Et c'est ainsi que commence notre chaotique voyage vers mon ancienne demeure. Très vite nous reprenons les bonnes vieilles habitudes. Le poste radio devient mes platines, la musique s'élève dans l'habitacle tandis que nous discutons à propos d'un sujet qui nous passionne toutes deux ; l'orphelinat.

- J'y suis retournée hier, et je me demande toujours si les animatrices ont quelque chose dans le crâne, râle-t-elle. Elles couraient partout et s'affolaient pour un rien. Les gamins avaient l'air plus responsables qu'elles, c'est dire ! Il va falloir que je fasse du tri dans le personnel avec mon père.

- Allons, tout le monde à droit à sa chance... tentai-je.

- Pas auprès de ces enfants. Ils ont besoin d'un accompagnement qualifié pour réapprendre à avancer.

- Tu dois avoir raison. Il faudrait d'ailleurs que je trouve le temps de m'y rendre aussi, songeai-je. Ça fait un moment que je n'y suis pas allée.

- Tu l'as dit ! Les gosses t'ont réclamée dès qu'ils m'ont vue. Ils m'ont presque jetée dehors en constatant que t'étais pas avec moi, grince Mai. Bonjour l'accueil !

- Ah bon ? m'étonnai-je.

Le regard sur la route, elle répond sans se détourner de sa conduite.

- Ces gamins t'adorent, Kazu. Mon père parle même de renommer l'établissement en ton honneur.

- Quoi ?! Non, M. le directeur ne ferait jamais une chose pareille !
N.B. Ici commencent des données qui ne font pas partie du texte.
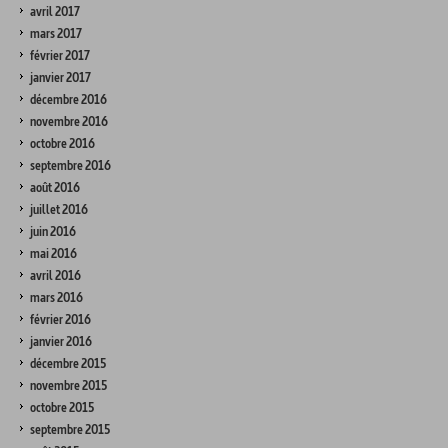
avril 2017
mars 2017
février 2017
janvier 2017
décembre 2016
novembre 2016
octobre 2016
septembre 2016
août 2016
juillet 2016
juin 2016
mai 2016
avril 2016
mars 2016
février 2016
janvier 2016
décembre 2015
novembre 2015
octobre 2015
septembre 2015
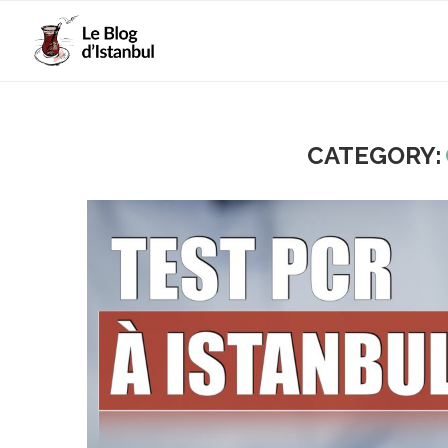
CATEGORY:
- Pour les enfants, t'es la preuve vivante qu'ils pourront s'en sortir dans la vie, explique-t-elle. Les anciens animateurs leur parlent tout le temps de toi, tu sais. Tu es l'héroïne de l'orphelinat.

Les éloges me gênent au plus haut point, j'ai les joues en feu.

- Arrête de te moquer de moi, s'il te plaît...

Nous arrivons à la maison une demi-heure plus tard. Le cœur battant, je sors de la voiture pour me dresser devant la maison. Même avec mon bandeau sur les yeux, je reconnais ses attraits comme les premiers accords d'une chanson populaire. Je pousse le portail, la mousse gorgée d'eau amorti le son de mes pas en un bruit spongieux. J'inspire son odeur familière avec nostalgie. Cet endroit longtemps redouté comme le théâtre de mon plus grand malheur m'a plus manqué que je ne le pensais. La peinture crème de sa façade s'écaille par endroits, mais ses volets verts sont encore en bon état. La pelouse semée de petites fleurs a repris ses droits, la haie qui encadrait auparavant le petit jardin s'est développée, tant et si bien que ses feuillages viennent m'effleurer le visage lorsque que je passe près d'elle. Je monte sur le perron, la porte rendue austère par les années passées sans entretien semble me toiser de haut, comme pour me reprocher ma si longue absence. Avec des gestes mécaniques, je fais tourner la clé dans la serrure et pénètre dans le petit hall d'entrée. Les moutons gris s'envolent doucement à mes pieds, réveillés par mon arrivée silencieuse. Tout est devenu froid, les meubles ont disparus. Ils ont arraché son dernier souffle de vie à la maison de mon enfance. Mais pour mon enfant intérieur, rien n'a changé.